Kim Dotcom, the founder of the website Megaupload, has launched a new file-sharing and cloud storage site, Mega, on Sunday, a year to the day that the FBI shut down his old site.
Dotcom, who is currently on bail following a raid on his $16m New Zealand mansion last year, insisted it was not an attempt to get back at the authorities.
Mega will use new encryption methods so that only users will know what files are uploaded in order to avoid falling foul of the US laws that got the original site banned.
Speaking to Reuters he said: "This is not some kind of finger to the U.S. government or to Hollywood.
'Legally, there's just nothing there that could be used to shut us down. This site is just as legitimate and has the right to exist as Dropbox, Boxnet and other competitors."
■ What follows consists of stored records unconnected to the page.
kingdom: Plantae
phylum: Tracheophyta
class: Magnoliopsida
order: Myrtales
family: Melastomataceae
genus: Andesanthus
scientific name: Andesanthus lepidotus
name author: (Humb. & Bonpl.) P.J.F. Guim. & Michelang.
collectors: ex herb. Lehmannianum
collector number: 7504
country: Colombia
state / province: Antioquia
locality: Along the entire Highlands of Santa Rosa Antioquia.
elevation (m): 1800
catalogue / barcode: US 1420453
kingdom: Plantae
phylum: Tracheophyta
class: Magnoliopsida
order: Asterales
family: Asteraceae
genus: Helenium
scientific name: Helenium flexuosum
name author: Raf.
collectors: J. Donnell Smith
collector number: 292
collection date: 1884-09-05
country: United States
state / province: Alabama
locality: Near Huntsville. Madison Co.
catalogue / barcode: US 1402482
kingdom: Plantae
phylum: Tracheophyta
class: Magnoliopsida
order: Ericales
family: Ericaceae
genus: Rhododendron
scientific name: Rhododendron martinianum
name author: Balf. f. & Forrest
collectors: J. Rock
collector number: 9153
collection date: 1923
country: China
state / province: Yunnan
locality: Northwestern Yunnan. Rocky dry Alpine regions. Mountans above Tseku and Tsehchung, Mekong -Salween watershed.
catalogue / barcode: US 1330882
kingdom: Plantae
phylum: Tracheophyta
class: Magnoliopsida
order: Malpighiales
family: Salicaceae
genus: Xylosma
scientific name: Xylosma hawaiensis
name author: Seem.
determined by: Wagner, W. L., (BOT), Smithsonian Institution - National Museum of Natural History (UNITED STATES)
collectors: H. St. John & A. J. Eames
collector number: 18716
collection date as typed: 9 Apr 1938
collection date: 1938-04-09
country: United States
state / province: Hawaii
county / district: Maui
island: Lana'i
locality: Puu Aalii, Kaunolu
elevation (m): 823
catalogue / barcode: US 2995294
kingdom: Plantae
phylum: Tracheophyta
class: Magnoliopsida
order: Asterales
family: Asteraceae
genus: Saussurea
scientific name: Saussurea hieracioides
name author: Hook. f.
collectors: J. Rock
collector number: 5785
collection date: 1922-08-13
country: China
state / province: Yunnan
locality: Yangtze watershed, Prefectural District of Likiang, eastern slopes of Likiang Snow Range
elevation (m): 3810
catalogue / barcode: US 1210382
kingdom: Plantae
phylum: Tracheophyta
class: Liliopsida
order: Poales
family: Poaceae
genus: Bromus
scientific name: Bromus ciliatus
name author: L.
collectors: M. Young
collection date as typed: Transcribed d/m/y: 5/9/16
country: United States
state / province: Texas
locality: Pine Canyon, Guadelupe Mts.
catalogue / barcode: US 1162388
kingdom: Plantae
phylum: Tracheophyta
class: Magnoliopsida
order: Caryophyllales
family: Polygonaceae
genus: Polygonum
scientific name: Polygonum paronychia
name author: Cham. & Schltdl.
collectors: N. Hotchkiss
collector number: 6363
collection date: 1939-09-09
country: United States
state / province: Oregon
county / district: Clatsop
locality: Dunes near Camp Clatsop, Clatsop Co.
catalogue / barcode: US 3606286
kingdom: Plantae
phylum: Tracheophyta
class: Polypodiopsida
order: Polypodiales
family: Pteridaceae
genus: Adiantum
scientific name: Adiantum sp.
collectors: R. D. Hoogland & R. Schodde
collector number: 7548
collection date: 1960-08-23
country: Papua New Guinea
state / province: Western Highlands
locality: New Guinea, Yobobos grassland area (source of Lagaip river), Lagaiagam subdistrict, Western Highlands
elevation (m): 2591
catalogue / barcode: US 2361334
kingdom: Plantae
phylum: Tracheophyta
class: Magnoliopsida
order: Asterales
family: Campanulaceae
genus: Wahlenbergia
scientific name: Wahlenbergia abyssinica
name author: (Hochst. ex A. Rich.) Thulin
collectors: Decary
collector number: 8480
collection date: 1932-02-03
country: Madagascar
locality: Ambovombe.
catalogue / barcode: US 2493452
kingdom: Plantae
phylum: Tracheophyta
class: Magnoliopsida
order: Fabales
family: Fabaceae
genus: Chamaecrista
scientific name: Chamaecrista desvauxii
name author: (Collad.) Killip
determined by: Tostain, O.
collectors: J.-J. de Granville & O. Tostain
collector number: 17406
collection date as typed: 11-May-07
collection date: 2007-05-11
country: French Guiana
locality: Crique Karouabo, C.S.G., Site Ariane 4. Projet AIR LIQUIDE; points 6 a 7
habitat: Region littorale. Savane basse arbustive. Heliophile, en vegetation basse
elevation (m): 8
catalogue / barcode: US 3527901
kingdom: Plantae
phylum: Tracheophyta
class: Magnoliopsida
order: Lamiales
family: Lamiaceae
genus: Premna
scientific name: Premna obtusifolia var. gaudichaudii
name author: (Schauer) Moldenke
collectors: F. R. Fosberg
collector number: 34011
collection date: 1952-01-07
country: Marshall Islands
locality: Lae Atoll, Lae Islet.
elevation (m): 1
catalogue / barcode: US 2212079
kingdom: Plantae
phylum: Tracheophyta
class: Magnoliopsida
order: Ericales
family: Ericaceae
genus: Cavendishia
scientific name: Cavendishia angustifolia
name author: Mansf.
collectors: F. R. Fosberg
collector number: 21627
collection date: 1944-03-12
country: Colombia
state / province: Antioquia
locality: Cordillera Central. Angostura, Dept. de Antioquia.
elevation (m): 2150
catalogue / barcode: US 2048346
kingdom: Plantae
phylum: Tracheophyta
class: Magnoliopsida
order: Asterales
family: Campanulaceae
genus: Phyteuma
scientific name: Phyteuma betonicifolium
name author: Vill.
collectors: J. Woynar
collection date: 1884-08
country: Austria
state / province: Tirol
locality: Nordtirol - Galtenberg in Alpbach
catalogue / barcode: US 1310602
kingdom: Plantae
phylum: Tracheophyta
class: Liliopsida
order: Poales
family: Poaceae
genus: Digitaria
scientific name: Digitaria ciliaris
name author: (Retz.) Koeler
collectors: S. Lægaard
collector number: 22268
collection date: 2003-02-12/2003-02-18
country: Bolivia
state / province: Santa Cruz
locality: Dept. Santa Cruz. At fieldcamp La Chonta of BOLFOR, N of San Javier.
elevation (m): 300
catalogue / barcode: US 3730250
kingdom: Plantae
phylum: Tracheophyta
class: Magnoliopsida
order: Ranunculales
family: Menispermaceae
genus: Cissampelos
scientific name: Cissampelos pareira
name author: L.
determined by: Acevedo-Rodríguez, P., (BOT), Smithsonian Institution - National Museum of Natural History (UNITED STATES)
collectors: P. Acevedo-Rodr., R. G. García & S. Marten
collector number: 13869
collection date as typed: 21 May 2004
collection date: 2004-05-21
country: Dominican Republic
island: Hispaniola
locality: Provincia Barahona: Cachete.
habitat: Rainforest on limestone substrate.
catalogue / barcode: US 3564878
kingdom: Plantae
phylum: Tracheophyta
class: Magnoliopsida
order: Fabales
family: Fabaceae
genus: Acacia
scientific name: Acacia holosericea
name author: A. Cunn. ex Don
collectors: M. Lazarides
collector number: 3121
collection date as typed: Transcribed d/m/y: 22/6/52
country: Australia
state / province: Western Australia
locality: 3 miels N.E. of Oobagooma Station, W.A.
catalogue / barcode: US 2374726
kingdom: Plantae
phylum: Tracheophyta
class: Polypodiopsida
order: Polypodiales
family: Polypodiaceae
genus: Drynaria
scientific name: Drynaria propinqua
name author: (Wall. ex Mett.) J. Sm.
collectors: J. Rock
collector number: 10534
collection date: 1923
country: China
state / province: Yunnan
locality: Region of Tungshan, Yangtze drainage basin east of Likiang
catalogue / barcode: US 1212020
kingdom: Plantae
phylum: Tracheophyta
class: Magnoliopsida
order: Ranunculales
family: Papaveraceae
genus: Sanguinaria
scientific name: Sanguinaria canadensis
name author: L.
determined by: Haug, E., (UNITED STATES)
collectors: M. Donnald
Dotcom, originally called Kim Schmitz, announced the new site via Twitter.
Users will get 50GB of free storage but will only be available to people who upload material to the site.
Mega operators have no access to content meaning they have no liability for the copyright of material uploaded, reports the Daily Mail.
Dotcom's old site was shut down by the FBI as they accused the sites managers of profiting from pirated content being uploaded.
German-born Dotcom is fighting an extradition battle to prevent him from being deported to the US.
He insists his new site complies with his bail conditions.
He said: "I am going to be more of a person that wants to help to make things better and help internet innovation to take off without all these restrictions by governments. That is going to be my primary goal if this business is successful."
Registered users hit 100,000 in less than one hour.